Back in November, when an Afghan national was accused of shooting two National Guard members in Washington, D.C., killing one of them, Trump responded to the news by damning all immigrants (again, not the white ones, though), including Somali migrants, who had nothing to do with the shooting, and blaming President Joe Biden for the tragedy, despite the fact that the accused shooter, 29-year-old Rahmanullah Lakanwal, was a CIA ally who was granted asylum by the Trump administration, and the fact that the two Guard members wouldn’t have been there to get shot if they weren’t deployed by Trump unlawfully.
Once again, Trump is circling back to that same deflection now that there has been an uptick in domestic terror threats since his latest conflict in the Middle East began.
And once again, he’s invoking scientific racism by pivoting to genetics.
In 2024, when Trump was relying on bigotry and white nationalism to weasel his way back into the Oval Office, he suggested in an interview that migrants are predisposed to murder because it’s in their “genes.”
“How about allowing people to come to an open border, 13,000 of which were murderers, many of them murdered far more than one person, and they’re now happily living in the United States,” Trump told right-wing radio host Hugh Hewitt. “You know, now a murderer — I believe this — it’s in their genes. And we got a lot of bad genes in our country right now.”
Here’s what I wrote about Trump’s remarks at the time:
Besides the fact that Trump is continuing to lie about migrants causing a surge in violent crime in America — an oft-repeated assertion that is not remotely supported by violent crime data from any reputable database — the white nationalist who is dangerously close to being elected to the White House for a second time is echoing the eugenics movement. He’s echoing the Ku Klux Klan’s belief in the genetic superiority of white people. He’s echoing Nazi Germany. (This is as good a time as any to remind you that JD Vance once compared Trump to Adolf Hitler before he became the racist Robin to Trump’s bigoted Batman.)

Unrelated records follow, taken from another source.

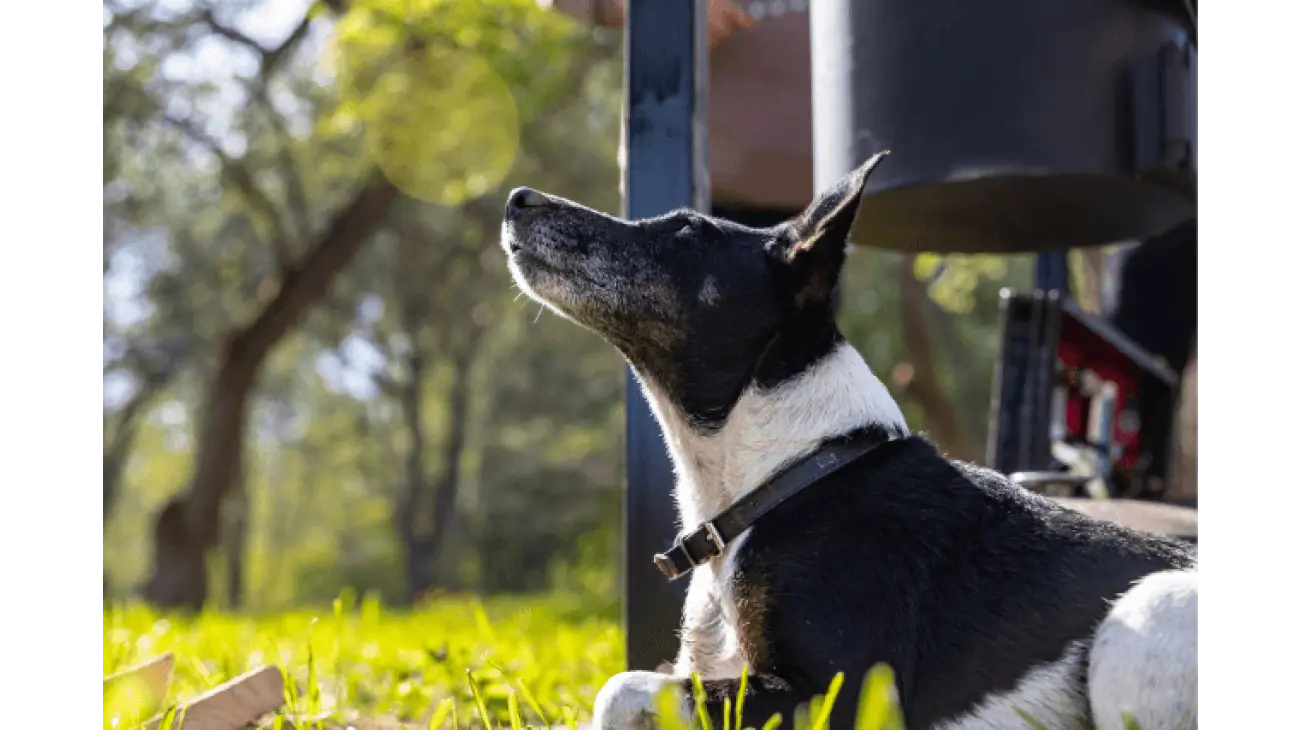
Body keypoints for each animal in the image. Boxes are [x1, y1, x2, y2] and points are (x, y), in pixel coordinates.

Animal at [496, 150, 1196, 722]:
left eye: (687, 232)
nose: (518, 198)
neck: (790, 473)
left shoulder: (839, 691)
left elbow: (618, 689)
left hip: (1140, 613)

Mind you, this isn’t the first time Trump has resorted to the kind of rhetoric that had former KKK Grand Wizard David Duke accusing him of jacking his political style a few years ago. Back in the early stages of his first presidential run — around the time when he was generalizing Mexican immigrants as “rapists” who are “bringing drugs” and “bringing crime” into the U.S. — he baselessly claimed Mexican migrants were bringing “tremendous infectious disease” to the U.S., which is easily comparable to a 1941 Nazi propaganda poster that read, “Jews Are Lice: They Cause Typhus.” More recently, he said that immigrants are “poisoning the blood” of the country, which is about as neo-Nazi-ish as a person can sound without just flat-out shouting “Heil Hitler!”
So, yeah — there’s a pattern here.
It’s almost as if one has to have the complexion for protection in order to have nice things said about their genes by Trump.

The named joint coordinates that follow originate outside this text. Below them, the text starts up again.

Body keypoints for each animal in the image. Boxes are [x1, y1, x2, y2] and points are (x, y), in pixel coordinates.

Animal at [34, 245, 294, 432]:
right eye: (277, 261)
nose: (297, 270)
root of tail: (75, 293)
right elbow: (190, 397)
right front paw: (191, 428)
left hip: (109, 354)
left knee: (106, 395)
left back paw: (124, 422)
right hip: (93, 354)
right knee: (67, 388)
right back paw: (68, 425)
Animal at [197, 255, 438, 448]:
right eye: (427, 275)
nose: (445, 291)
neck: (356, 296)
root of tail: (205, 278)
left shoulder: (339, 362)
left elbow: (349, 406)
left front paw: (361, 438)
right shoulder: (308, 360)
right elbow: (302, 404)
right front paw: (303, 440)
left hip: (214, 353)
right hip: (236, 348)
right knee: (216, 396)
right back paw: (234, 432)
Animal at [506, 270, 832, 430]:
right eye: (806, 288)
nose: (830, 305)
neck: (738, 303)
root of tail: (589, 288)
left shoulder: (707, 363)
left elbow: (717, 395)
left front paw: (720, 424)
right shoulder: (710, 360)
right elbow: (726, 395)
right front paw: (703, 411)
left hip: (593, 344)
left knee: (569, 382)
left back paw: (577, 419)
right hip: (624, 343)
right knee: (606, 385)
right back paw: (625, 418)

Last week, during a Medal of Honor ceremony at the White House, Trump spoke about the family genes of U.S. Army Staff Sgt. Michael H. Ollis, who received a posthumous award.
“The genetics in that family are very strong, right? I said that before all three families, I said, ‘Good.’ I see some of the young ones today, and I said, ‘You have good genes.’ They were asking me, ‘What does that mean?’ I said, ‘Don’t worry about it. You’ll figure it out.’ But you have the best genes you can have, actually,” Trump said.
We reelected a white supremacist, y’all. There’s really no two ways about it.